Reputation: 49978
I would like to see if an object is a builtin data type in C#
I don't want to check against all of them if possible.
That is, I don't want to do this:
Object foo = 3;
Type type_of_foo = foo.GetType();
if (type_of_foo == typeof(string))
{
...
}
else if (type_of_foo == typeof(int))
{
...
}
...
Update
I'm trying to recursively create a PropertyDescriptorCollection where the PropertyDescriptor types might not be builtin values. So I wanted to do something like this (note: this doesn't work yet, but I'm working on it):
public override PropertyDescriptorCollection GetProperties(Attribute[] attributes)
{
PropertyDescriptorCollection cols = base.GetProperties(attributes);
List<PropertyDescriptor> list_of_properties_desc = CreatePDList(cols);
return new PropertyDescriptorCollection(list_of_properties_desc.ToArray());
}
private List<PropertyDescriptor> CreatePDList(PropertyDescriptorCollection dpCollection)
{
List<PropertyDescriptor> list_of_properties_desc = new List<PropertyDescriptor>();
foreach (PropertyDescriptor pd in dpCollection)
{
if (IsBulitin(pd.PropertyType))
{
list_of_properties_desc.Add(pd);
}
else
{
list_of_properties_desc.AddRange(CreatePDList(pd.GetChildProperties()));
}
}
return list_of_properties_desc;
}
// This was the orginal posted answer to my above question
private bool IsBulitin(Type inType)
{
return inType.IsPrimitive || inType == typeof(string) || inType == typeof(object);
}
Upvotes: 5
Views: 3696
Reputation: 375
I think this is one of the best possibilies:
private static bool IsBulitinType(Type type)
{
return (type == typeof(object) || Type.GetTypeCode(type) != TypeCode.Object);
}
Upvotes: 2
Reputation: 754615
Not directly but you can do the following simplified check
public bool IsBulitin(object o) {
var type = o.GetType();
return (type.IsPrimitive && type != typeof(IntPtr) && type != typeof(UIntPtr))
|| type == typeof(string)
|| type == typeof(object)
|| type == typeof(Decimal);
}
The IsPrimitive check will catch everything but string, object and decimal.
EDIT
While this method works, I would prefer Jon's solution.

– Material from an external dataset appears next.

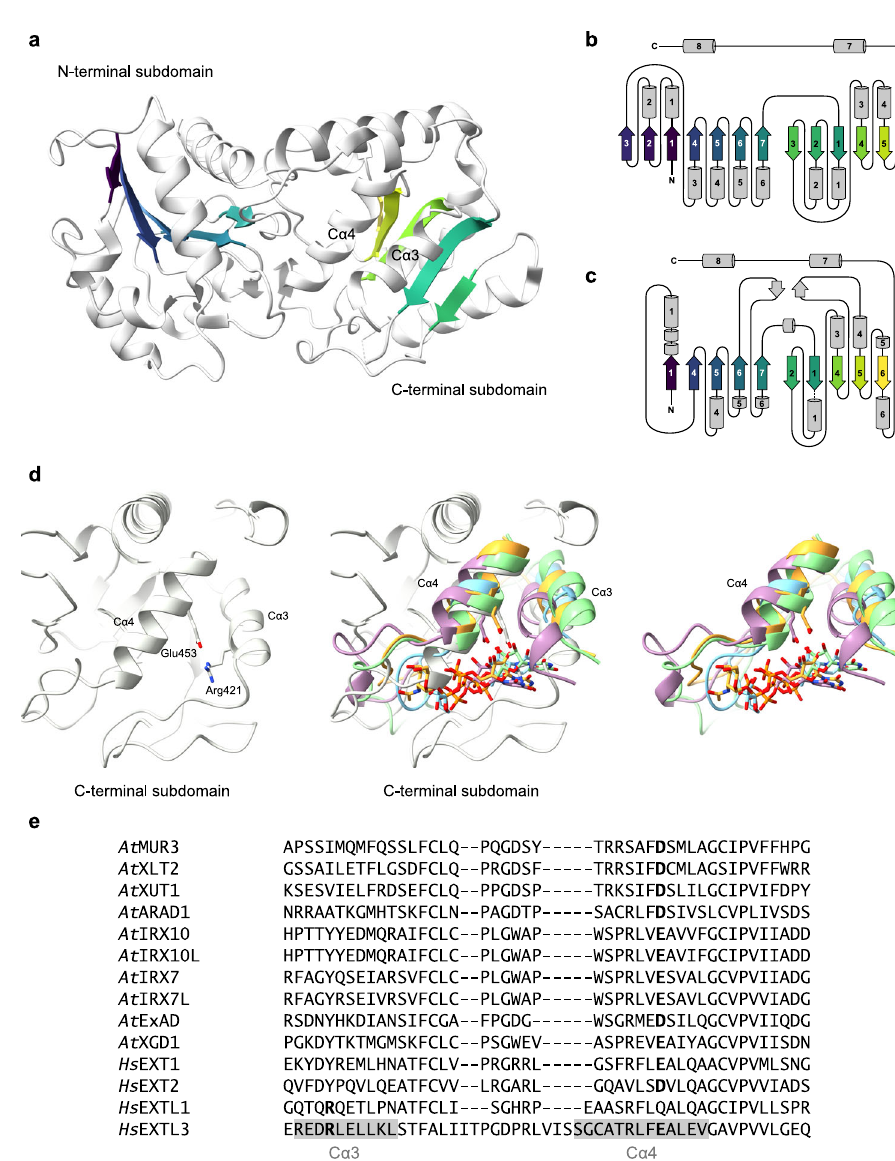
Fig. 5 The EXTL3 GT47 domain adopts a GT-B fold but appears to lack an appropriate nucleotide sugar binding pocket. a EXTL3 GT47 domain (from one individual chain). Strands in the central sheets are coloured purple to yellow in order of most N-terminal to most C-terminal. b Secondary structure schematic of a generic GT-B-fold glycosyltransferase. c Secondary structure schematic of EXTL3 GT47 domain, showing correspondence of the central strands to the GT-B archetype. d Structural alignment of the EXTL3 GT47 domain to the closest four GT-B matches from PDB25 identi fi ed using DALI (omitting duplicate family members). Left: C-terminal subdomain of EXTL3 GT47 domain (focussing on the C α 3 and C α 4 helices); right: hits from DALI without EXTL3 (only C α 3 – C α 4 portion shown for clarity); centre: merged. Structures, by PDB accession and GT family, from highest to lowest match are: 5F84 (GT90; pale blue), 1IXY (GT63; purple), 4W6Q (GT113; pale green), 6EJI (GT4; orange). e Protein sequence alignment of EXTL3 GT47 domain with other GT47 domain-containing proteins from Homo sapiens and Arabidopsis thaliana (only the C α 3 – C α 4 portion is shown for brevity). Arg421 and Glu453 residues from EXTL3, as well as their analogues in other GT47 sequences, are highlighted in bold; the positions of the C α 3 and C α 4 helices in the EXTL3 sequence are highlighted in pale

The reason is simple, check the number of edits I had to make to my solution because of the types I forgot were or were not primitives. Easier to just list them all out explicitly in a set.
Upvotes: 9
Reputation: 1500245
Well, one easy way is to just explicitly list them in a set, e.g.

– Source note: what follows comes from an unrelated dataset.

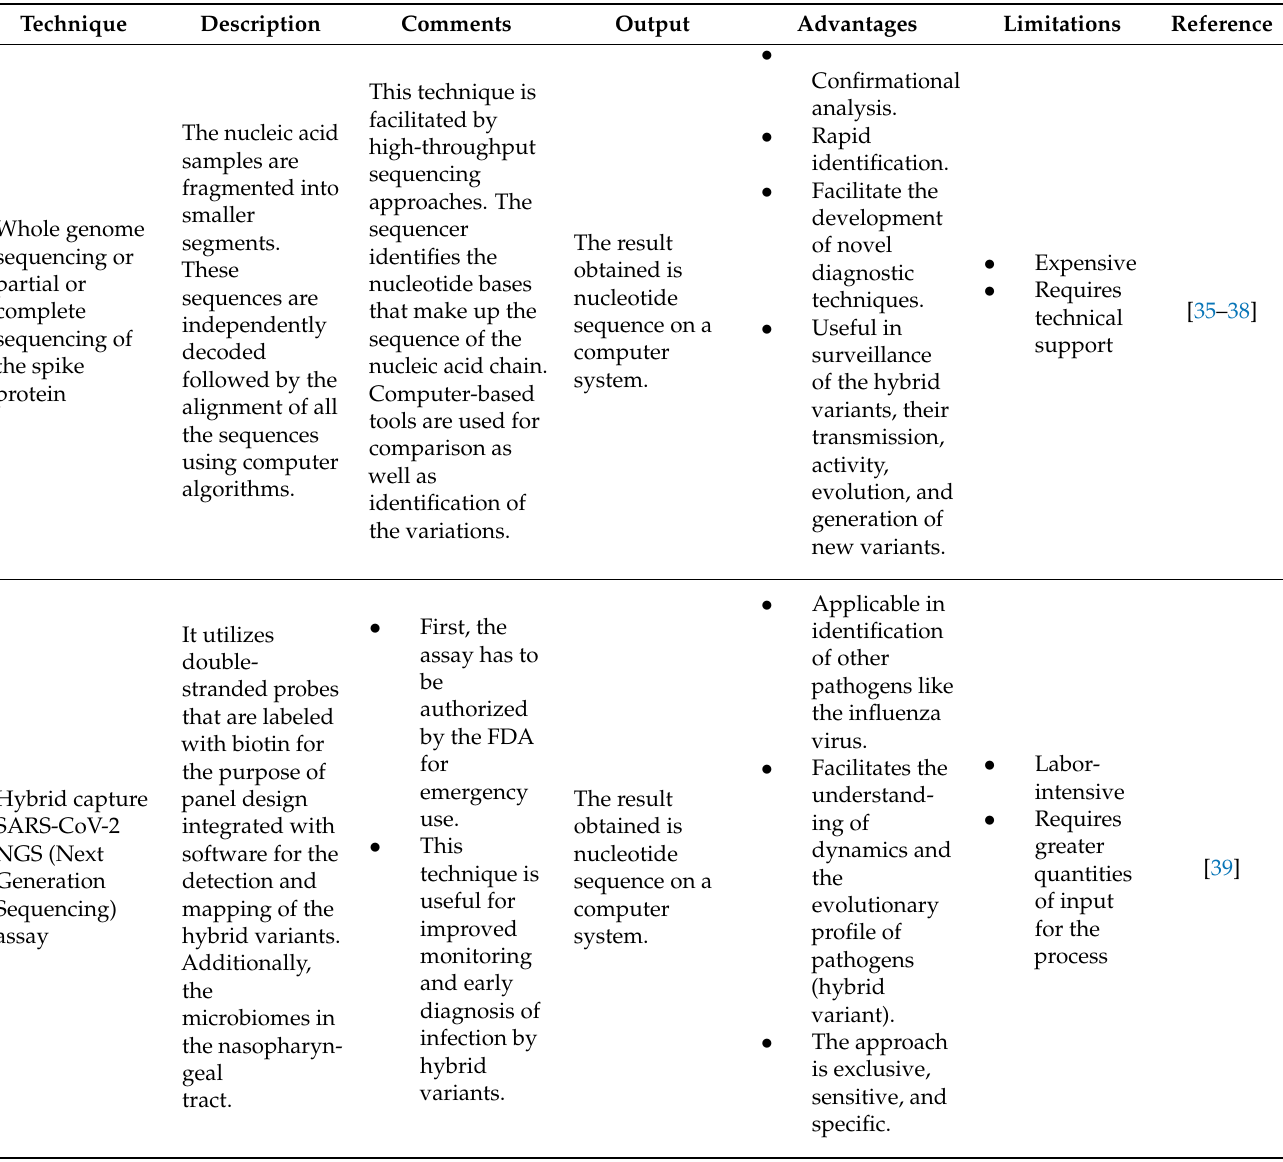
Table 2. Techniques for the identification of hybrid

static readonly HashSet<Type> BuiltInTypes = new HashSet<Type>
(typeof(object), typeof(string), typeof(int) ... };
...
if (BuiltInTypes.Contains(typeOfFoo))
{
...
}
I have to ask why it's important though - I can understand how it might make a difference if it's a .NET primitive type, but could you explain why you would want your application to behave differently if it's one of the ones for C# itself? Is this for a development tool?
Depending on the answer to that question, you might want to consider the situation with dynamic
in C# 4 - which isn't a type at execution time as such, but is System.Object
+ an attribute when applied to a method parameter etc.